Во 2 номере «Русской беседы» я с наслаждением прочитал трехкуплетное стихотворение Ф. Тютчева:
Эти бедные селенья,
Эта скудная природа —
Край родной долготерпенья,
Край ты русского народа!
Не поймет и не заметит
Гордый взор иноплеменный,
Что скользит и тайно светит
В наготе твоей смиренной.
Удрученный ношей крестной,
Всю тебя, земля родная,
В рабском виде Царь Небесный
Исходил, благословляя.
27 [октября]
Несколько дней сряду хорошая ясная погода, и я сегодня не утерпел, пошел на улицу рисовать. Я нарисовал церковь пророка Илии с частию Кремля на втором плане. Церковь пророка Илии построена в 1506 году в память огненного стреляния, спасшего Нижний от татар и ногаев.
28 [октября]
Сегодня погода тоже почти позволила мне выйти рисовать на улицу. Нарисовал я кое-как церковь Николая за Почайной, построенную в 1372 году. Вероятно, тоже в ознаменование какого-нибудь кровопролития. По дороге зашел я к моему любезному доктору Гартвигу, застал его дома, позавтракал, выпил отличнейшей вишневки собственного приготовления и в старом изорванном нижегородском адрес-календаре прочитал, что в Княгининском уезде Н[ижегородской] губернии в селе Вельдеманове от крестьянина Мины и жены его Марьяны в 1605-м году в мае месяце родился знаменитый патриарх Никон.
29 [октября]
Ходил к Трубецкому, весьма милому князю-человеку, и не застал его дома.

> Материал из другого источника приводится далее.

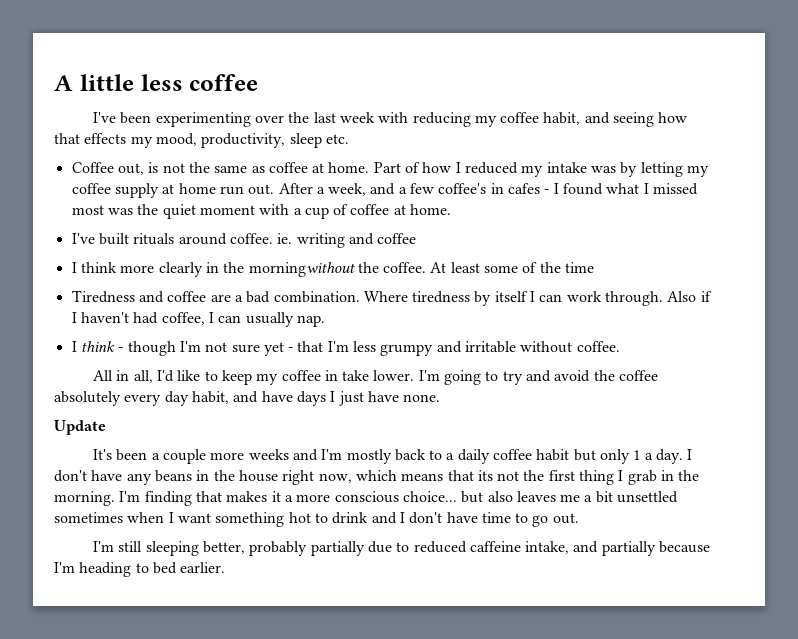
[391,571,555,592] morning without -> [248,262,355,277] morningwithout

Обедал у Н. К. Якоби, а после обеда в театре слушал между прочим увертюру из «Роберта» Мейербера в антрактах какой-то кровавой драмы. Возможно ли двадцатиинструментным, вдобавок нетрезвым, оркестром исполнять какую бы то ни было увертюру? А тем более увертюру «Роберта» Мейербера? Прости им, не видят бо, что творят. К концу кровавой драмы половина ламп в зале погасла, и тем кончился великолепный спектакль.